Las primeras imágenes sitúan al espectador a la salida de un colegio en un barrio de clase media de EE.UU. Gritos y carreras por escapar del edificio por parte de alumnos/as, chocan con el plano que presenta a Ed Avery (James Mason), profesor del centro, de espaldas, frotándose la nuca pendiente del reloj, que inmediatamente lo vemos salir para incorporarse a un segundo trabajo en una central de taxis. Pequeños ataques de asfixia y mareos se van sucediendo, causados aparentemente por la situación de estrés… La vida social de Ed está organizada en torno a sus colegas de trabajo, nada parece representar un problema, pero tampoco disparar la satisfacción.
— Son aburridos. — Dice Lou Avery (Barbara Rush), su mujer.
— Como nosotros. — Le responde Ed con total aceptación.
La mediocridad de Ed se ve sacudida cuando sus ataques alcanzan un punto crítico, la inflexión se da en el umbral de su casa donde queda inmóvil agarrado al timbre, zumbido que anuncia la incursión de los encantos de las drogas que le llevarán elevar sus miras, y es que una vez en el hospital, concluyen por diagnosticarle un problema arterial que si no es tratado, lo sentencia como máximo a un año de vida.

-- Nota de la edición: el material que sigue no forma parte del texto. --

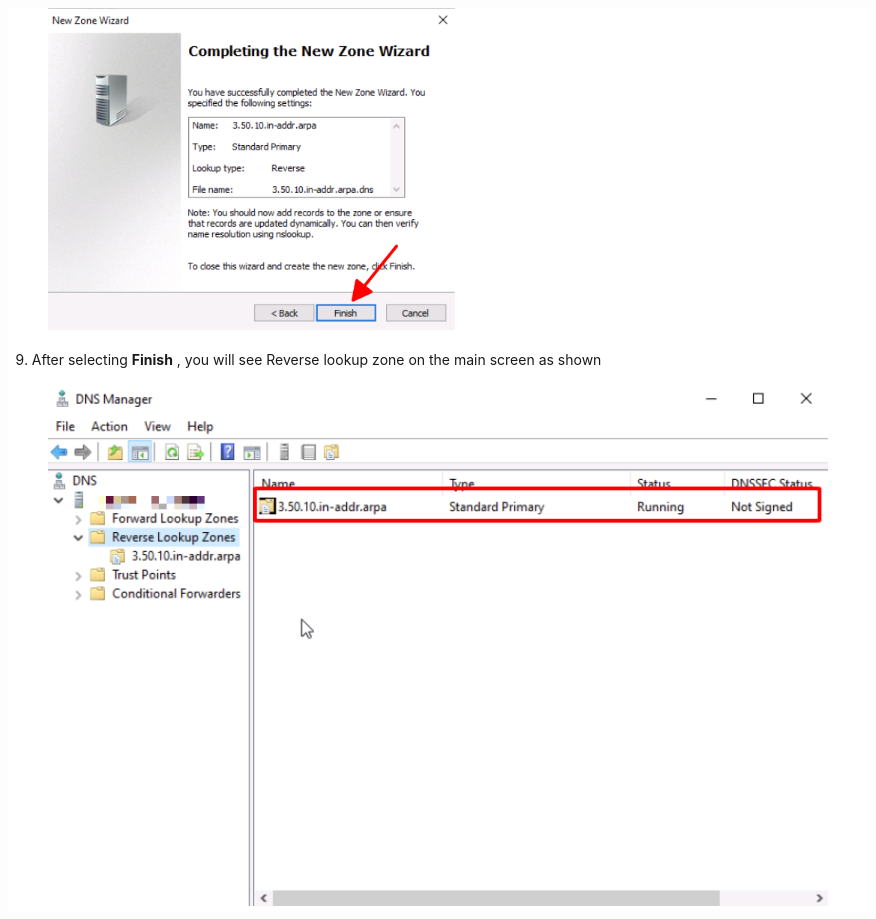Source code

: <figure><img src="../../../../.gitbook/assets/image (491).png" alt="" width="407"><figcaption></figcaption></figure>

9. After selecting **Finish** , you will see Reverse lookup zone on the main screen as shown

<figure><img src="../../../../.gitbook/assets/image (492).png" alt=""><figcaption></figcaption></figure>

El tratamiento en cuestión es la hormona cortisona, un esteroide que conlleva el riesgo de desencadenar psicosis. Paralelamente, la vigorexia encarnada en Wally Gibbs (Walter Matthau), profesor de gimnasia del colegio y amigo de Ed, un hombre que se alimenta de filetes y batidos de proteínas, se hace responsable de velar por su colega cuando empieza a perder el tacto social. Ed, crecido por la euforia que descubre con la nueva droga, rápidamente, deja de ser el tipo aburrido que él mismo reconocía ser y comienza a dar rienda suelta a sus ideales pedagógicos, convirtiéndose en una figura siniestra dentro su casa, donde el más perjudicado es su hijo Richie Avery (Christopher Olsen).